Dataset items
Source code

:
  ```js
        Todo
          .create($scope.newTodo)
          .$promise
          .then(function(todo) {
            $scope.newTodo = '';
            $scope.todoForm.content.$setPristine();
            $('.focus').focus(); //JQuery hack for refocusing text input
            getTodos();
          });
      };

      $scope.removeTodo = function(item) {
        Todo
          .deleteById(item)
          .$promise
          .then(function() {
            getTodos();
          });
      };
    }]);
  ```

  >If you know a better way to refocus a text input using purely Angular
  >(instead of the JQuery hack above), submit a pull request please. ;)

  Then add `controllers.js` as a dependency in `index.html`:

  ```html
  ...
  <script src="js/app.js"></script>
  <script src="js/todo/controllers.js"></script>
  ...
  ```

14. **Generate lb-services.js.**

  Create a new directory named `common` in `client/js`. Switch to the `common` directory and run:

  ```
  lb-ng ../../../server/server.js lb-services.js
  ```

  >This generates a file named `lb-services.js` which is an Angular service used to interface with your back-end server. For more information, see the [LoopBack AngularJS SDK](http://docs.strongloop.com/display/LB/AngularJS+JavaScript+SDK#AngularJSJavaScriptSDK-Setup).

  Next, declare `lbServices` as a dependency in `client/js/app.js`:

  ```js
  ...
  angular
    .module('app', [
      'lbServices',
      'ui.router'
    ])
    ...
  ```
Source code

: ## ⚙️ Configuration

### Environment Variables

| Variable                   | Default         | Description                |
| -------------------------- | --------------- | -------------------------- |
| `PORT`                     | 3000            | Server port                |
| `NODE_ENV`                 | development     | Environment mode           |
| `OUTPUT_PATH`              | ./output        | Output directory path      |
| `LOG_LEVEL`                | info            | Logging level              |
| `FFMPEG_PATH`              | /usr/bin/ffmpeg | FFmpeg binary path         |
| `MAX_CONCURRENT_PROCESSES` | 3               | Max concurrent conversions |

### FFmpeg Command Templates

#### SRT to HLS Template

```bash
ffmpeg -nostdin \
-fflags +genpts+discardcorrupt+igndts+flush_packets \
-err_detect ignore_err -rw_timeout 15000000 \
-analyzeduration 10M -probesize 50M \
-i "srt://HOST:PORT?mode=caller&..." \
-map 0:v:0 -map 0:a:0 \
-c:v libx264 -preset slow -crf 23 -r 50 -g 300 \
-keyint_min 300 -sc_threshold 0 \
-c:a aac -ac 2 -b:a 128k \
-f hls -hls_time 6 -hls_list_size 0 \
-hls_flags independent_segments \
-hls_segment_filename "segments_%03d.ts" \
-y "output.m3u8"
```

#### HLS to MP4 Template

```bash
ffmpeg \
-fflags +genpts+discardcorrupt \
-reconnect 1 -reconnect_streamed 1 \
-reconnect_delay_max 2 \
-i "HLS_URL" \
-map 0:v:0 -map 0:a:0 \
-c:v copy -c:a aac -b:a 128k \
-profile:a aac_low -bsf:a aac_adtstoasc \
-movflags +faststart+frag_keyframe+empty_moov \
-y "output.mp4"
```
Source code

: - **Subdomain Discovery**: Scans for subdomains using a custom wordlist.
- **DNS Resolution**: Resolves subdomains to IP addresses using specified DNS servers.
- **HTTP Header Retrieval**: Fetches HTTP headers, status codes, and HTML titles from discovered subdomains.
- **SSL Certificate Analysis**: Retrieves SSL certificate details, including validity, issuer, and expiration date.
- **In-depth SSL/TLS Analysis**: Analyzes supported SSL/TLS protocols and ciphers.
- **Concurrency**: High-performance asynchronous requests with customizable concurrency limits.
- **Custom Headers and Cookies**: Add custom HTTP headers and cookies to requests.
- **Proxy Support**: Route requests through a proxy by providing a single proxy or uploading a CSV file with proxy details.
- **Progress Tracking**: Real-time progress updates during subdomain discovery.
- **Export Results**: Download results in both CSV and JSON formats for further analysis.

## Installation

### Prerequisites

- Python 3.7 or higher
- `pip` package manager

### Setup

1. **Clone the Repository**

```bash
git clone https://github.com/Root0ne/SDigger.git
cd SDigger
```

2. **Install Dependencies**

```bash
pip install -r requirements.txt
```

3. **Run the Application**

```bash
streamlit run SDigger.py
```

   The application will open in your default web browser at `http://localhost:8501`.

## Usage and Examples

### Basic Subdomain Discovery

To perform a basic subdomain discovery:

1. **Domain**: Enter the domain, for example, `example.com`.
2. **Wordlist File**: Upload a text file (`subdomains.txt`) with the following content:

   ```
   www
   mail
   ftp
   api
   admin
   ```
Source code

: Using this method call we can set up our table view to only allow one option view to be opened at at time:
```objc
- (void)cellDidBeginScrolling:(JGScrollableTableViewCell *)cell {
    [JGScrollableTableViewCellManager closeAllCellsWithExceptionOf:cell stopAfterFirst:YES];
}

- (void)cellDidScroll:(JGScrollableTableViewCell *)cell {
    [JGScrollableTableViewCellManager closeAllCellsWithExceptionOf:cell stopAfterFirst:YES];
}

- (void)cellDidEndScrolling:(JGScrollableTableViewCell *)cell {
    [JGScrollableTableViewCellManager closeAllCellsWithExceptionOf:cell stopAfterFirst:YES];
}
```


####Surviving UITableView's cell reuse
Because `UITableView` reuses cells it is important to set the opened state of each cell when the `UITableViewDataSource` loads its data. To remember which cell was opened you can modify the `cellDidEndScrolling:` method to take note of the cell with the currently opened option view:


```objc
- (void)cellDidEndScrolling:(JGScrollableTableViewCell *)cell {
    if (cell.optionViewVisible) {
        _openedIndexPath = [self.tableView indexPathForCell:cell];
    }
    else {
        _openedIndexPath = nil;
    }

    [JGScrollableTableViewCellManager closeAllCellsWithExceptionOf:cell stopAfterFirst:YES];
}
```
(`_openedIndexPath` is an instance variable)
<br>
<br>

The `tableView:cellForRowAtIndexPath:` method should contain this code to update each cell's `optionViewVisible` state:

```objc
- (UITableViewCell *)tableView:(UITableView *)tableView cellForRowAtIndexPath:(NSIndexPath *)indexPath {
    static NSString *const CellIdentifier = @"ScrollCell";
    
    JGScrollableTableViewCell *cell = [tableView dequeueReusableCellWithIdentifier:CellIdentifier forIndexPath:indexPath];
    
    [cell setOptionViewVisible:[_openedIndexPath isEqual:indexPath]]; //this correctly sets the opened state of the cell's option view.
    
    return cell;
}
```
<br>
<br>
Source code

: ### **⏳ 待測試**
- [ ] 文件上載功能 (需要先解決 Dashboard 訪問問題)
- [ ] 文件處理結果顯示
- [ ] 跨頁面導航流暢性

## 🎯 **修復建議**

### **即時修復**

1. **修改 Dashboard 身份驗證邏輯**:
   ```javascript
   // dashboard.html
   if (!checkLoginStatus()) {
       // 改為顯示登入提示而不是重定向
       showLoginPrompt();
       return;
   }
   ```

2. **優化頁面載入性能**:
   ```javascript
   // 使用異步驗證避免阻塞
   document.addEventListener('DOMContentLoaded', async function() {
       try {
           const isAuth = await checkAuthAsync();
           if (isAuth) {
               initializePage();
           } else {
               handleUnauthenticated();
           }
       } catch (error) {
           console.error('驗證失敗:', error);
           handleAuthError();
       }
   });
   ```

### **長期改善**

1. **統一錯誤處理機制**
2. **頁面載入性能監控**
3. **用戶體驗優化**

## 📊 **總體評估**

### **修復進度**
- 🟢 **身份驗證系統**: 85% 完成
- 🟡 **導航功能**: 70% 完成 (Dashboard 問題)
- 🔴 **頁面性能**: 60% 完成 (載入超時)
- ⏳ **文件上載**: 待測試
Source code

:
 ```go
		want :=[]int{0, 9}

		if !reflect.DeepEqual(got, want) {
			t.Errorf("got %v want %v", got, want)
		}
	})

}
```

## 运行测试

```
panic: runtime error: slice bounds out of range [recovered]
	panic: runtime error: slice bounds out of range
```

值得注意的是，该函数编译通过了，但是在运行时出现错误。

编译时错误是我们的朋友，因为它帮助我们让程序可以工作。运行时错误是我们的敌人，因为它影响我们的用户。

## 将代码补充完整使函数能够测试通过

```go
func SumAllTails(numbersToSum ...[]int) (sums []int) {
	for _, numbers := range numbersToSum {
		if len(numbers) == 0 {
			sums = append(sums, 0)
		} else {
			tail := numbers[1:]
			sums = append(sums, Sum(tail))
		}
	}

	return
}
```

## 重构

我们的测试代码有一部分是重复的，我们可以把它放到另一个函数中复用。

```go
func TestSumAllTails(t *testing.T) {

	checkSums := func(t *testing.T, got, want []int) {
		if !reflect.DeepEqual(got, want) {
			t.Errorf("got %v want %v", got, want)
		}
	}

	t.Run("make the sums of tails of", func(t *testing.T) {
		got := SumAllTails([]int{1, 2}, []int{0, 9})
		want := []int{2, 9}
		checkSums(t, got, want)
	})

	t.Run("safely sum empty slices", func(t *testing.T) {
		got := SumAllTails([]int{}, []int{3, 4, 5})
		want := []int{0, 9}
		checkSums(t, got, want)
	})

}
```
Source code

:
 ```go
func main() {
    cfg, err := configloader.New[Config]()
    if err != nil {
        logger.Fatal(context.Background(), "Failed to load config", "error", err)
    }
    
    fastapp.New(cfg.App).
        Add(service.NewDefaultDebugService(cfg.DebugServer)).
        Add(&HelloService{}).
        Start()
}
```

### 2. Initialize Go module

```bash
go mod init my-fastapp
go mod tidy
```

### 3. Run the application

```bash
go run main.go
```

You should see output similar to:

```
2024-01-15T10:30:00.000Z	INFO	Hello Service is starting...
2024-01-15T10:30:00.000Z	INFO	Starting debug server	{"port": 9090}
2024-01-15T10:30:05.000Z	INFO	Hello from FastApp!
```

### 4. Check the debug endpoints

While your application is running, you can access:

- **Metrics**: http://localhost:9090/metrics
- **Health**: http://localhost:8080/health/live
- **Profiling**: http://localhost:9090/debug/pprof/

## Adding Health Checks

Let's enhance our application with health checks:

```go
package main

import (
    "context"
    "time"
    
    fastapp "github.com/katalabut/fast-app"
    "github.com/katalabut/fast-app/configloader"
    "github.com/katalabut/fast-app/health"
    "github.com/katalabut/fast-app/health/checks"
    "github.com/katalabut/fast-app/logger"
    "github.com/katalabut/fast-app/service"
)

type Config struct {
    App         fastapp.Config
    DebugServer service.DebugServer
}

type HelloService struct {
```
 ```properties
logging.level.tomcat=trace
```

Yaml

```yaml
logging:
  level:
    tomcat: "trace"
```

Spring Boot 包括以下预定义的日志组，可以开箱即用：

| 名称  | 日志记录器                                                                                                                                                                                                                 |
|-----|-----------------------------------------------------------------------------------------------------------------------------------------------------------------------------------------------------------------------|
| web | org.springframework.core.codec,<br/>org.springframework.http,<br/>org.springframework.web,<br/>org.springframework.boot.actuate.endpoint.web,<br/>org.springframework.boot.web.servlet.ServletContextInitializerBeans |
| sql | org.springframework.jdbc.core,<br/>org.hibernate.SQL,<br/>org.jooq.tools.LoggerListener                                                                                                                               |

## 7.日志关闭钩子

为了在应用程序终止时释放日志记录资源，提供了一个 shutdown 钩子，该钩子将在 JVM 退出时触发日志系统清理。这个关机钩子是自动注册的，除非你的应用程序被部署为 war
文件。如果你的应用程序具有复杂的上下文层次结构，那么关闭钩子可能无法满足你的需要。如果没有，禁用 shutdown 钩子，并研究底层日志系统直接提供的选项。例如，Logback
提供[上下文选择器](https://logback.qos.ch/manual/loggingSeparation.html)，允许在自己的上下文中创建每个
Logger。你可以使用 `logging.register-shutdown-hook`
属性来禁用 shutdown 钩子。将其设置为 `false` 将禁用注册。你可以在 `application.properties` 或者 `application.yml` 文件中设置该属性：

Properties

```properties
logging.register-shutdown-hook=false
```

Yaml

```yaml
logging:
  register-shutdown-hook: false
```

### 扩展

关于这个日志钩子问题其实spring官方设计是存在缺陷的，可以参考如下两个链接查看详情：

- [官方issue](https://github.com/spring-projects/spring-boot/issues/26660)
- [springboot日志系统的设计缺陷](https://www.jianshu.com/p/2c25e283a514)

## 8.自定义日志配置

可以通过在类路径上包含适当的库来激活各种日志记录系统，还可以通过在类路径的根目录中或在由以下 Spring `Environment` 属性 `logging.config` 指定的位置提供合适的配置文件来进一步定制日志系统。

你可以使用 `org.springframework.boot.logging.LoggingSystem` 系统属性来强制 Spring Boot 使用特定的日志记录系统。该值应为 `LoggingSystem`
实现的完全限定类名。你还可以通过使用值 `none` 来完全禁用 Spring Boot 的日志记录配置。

▶ [Task statement] Beginning with the first line of the entries, repeat each line exactly until you have reproduced the one containing "using purely Angular", and add nothing further.

▶ [Solution to this task]
Source code

:
  ```js
        Todo
          .create($scope.newTodo)
          .$promise
          .then(function(todo) {
            $scope.newTodo = '';
            $scope.todoForm.content.$setPristine();
            $('.focus').focus(); //JQuery hack for refocusing text input
            getTodos();
          });
      };

      $scope.removeTodo = function(item) {
        Todo
          .deleteById(item)
          .$promise
          .then(function() {
            getTodos();
          });
      };
    }]);
  ```

  >If you know a better way to refocus a text input using purely Angular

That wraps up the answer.